Puzzled by pumpkin puree,
A. Dearest Abigail,
Ah, the perennially puzzling packaging question, or PPPQ. Many discerning shoppers like you have written me attempting to untangle the knotty questions of glass bottles vs. cartons, big jugs vs. little cartons, glass bottles vs. cartons again, and many more. Now that cartons are muscling in on can territory, what are we to think?
These cartons – technically called aseptic packages – have been popular in Europe for decades and began cropping up Stateside in the ’80s. Now, you’re likely to find them encasing everything from wine to soymilk to chicken broth to the aforementioned pumpkin puree. A quick review of their green credentials: Being rectangular, cartons are more efficient to pack and ship and also lighter than cans. Tetra Pak, the leading carton manufacturer, also reports that its beverage cartons are only 4 percent packaging to 96 percent product by weight, compared to 13 percent packaging to 87 percent product for a steel can. Of course, the less packaging, the happier we should be.
And then there’s the fact that cartons are about 70 percent paper, a renewable resource that’s increasingly coming from Forest Stewardship Council (FSC)-certified sources. (Some argue FSC certification isn’t perfect, but that’s another column.) And finally, bottling plants may be cheaper to run, and some argue food tastes better from a carton than a can.

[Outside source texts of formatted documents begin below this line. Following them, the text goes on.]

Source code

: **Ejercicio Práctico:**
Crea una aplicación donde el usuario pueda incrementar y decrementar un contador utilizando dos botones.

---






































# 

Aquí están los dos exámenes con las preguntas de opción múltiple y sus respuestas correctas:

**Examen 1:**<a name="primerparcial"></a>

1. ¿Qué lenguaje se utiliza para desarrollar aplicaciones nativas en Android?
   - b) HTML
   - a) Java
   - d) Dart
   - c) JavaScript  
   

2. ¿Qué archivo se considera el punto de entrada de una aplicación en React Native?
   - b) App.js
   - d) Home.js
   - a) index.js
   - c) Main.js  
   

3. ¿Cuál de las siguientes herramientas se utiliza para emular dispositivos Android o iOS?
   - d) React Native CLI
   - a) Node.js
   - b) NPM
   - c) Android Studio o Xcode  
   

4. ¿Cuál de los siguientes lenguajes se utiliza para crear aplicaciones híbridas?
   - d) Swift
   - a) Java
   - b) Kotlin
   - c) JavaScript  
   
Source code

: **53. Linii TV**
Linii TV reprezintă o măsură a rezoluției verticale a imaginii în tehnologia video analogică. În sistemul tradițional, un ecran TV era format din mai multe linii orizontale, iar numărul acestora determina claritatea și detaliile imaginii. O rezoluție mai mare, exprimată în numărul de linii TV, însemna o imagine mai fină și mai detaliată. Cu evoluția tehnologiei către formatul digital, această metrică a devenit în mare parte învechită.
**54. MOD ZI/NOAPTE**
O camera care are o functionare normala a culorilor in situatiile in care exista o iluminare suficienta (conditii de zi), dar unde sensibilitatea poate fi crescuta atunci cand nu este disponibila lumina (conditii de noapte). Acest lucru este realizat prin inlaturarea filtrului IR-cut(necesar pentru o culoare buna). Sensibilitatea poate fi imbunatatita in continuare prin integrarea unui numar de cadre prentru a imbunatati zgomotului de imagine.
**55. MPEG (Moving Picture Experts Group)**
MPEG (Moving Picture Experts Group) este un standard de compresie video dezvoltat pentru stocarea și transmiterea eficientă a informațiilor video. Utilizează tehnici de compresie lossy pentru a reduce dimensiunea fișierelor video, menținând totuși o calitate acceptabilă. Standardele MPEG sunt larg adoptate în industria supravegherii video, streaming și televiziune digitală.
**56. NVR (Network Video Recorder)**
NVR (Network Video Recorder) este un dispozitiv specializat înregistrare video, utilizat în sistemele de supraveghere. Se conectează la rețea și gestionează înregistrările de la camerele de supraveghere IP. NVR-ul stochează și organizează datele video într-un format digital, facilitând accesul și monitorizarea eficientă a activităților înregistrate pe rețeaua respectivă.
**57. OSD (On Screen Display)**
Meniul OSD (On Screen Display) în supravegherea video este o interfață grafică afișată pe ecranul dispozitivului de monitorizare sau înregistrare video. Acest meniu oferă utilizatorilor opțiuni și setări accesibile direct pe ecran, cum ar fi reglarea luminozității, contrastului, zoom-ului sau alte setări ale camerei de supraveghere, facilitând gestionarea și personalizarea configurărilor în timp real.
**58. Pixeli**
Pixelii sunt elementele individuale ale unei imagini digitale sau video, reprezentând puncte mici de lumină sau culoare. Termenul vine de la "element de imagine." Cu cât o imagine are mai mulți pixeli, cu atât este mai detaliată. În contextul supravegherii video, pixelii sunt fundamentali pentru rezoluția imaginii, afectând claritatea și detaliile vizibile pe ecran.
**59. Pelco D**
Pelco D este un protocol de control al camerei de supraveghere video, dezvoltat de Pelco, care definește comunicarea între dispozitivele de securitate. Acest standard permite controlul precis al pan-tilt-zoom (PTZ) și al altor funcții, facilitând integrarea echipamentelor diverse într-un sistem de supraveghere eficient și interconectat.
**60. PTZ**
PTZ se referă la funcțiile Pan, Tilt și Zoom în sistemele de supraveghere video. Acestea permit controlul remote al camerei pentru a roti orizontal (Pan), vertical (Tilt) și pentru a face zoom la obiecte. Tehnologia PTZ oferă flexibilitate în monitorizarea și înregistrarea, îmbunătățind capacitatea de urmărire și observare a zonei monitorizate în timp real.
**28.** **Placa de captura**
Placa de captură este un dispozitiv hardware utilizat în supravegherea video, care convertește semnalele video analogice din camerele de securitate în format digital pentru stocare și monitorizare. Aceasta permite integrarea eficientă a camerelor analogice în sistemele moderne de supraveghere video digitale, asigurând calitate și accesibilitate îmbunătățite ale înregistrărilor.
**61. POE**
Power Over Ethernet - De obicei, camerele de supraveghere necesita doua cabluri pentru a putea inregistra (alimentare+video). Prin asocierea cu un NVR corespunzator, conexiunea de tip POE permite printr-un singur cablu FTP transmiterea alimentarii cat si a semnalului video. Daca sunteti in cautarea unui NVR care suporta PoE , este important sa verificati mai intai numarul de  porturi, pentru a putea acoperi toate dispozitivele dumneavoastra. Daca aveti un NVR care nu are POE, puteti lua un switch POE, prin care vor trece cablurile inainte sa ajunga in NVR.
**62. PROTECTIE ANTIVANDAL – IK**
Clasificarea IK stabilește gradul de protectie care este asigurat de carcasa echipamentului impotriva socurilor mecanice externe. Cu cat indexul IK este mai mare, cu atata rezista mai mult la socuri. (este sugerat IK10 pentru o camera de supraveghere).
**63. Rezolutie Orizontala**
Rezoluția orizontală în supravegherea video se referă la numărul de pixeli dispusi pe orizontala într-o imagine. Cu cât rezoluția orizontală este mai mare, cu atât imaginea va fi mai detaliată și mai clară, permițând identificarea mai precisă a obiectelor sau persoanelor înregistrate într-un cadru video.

There are down sides to cartons, however. At first glance, aseptic packages look like simple cardboard. But they’re actually a six-layer sandwich of paper, aluminum, and low-density polyethylene, and therein lies the major rub: Separating the materials from each other for recycling isn’t easy. That’s not to say it can’t be done – the polyethylene and aluminum can be mushed together and injection-molded to make benches and roof tiles, and the paper often gets recycled into toilet paper – but not every recycling company will accept cartons. If yours doesn’t, that’s an easy mark in favor of the old-fashioned can. Lucky for you, Abigail, Washington, D.C., does recycle cartons.
“Tin” cans – actually steel with a thin tin coating – may be heavier and less efficient to ship, but they’re easily and frequently recycled. In fact, most new steel products are actually made from 20 to 100 percent recycled metal, which helps reduce energy use over producing virgin steel. There’s one more thing to keep in mind with cans: Most are lined with BPA (an issue even when you’re doing your own canning).
How does it all shake out? A Tetra Pak-commissioned, peer-reviewed study rules in favor of the aseptic carton, saying cans produce significantly more carbon emissions throughout their life cycle. While that may raise eyebrows a bit, other studies seem to back it up. Cartons tend to fare well when compared to other types of packages too, as in this Spanish study that declared them (along with plastic) tops over glass vessels.
So opting for cartons over cans can be a smart decision, but let’s not let these either-or queries obscure the real issue at hand: Reducing the amount of packaging we use should be our first priority. To that end, Abigail, I heartily endorse making your own fresh (organic, local!) soup, tomato sauce, and pumpkin puree when you can. Often easier said than done, I know, but a little menu-planning ahead of time goes a long way toward making it happen. When you are buying store-bought, go for bulk and skip packaging-heavy individual portions; or even better, search out products that come in refillable containers. Future PPPQs are always welcome, but keep in mind most will end with this perennial advice.